Member of the California Senate from the 20th district
- In office January 3, 1955 - January 2, 1967
- Preceded by: Verne W. Hoffman
- Succeeded by: William E. Coombs

Personal details
- Born: February 22, 1920 San Francisco, California, U.S.
- Died: March 6, 2004 (aged 84) Sacramento, California, U.S.
- Party: Democratic
- Spouse: Sylvia Lucille Stevens
- Children: 1
- Education: College of the Pacific Hastings College of Law

Military service
- Branch/service: United States Navy
- Battles/wars: World War II

= Alan Short =

American politician

Alan Short (February 22, 1920 – March 6, 2004) was an American politician. As a third-generation Californian, he served in the U.S. Navy in World War II. He attended local schools in Stockton, California and College of the Pacific and was a graduate of Hastings College of Law. He became Deputy District Attorney of San Joaquin County. Short was elected as a Democrat to the California State Senate in 1954, representing Sacramento and San Joaquin Counties, and served for 20 years.

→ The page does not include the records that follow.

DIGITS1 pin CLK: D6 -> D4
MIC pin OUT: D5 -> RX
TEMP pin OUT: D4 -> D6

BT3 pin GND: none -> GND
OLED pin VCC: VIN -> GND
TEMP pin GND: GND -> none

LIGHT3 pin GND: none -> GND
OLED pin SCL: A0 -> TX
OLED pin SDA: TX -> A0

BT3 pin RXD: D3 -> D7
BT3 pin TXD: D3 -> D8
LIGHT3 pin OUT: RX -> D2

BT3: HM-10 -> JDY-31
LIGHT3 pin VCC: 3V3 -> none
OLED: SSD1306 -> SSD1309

He is recognized nationally in the United States for his Community Mental Health Service Act (Short-Doyle Act) of 1957, co-authored with Assemblyman Donald D. Doyle (February 6, 1915 – January 31, 2011) and signed into law by Governor Goodwin Knight, and is well known for his legislation in the field of mental health and developmental disabilities. Short retired from the State Senate in 1974.

Senator Short served as chairman of the California Senate Select Committee on Laws Relating to Alcoholic Beverages from 1972 to 1974.

He was married to Mary Short, an accomplished photographer, who founded the Alan Short Center (ASC) in Stockton in 1976.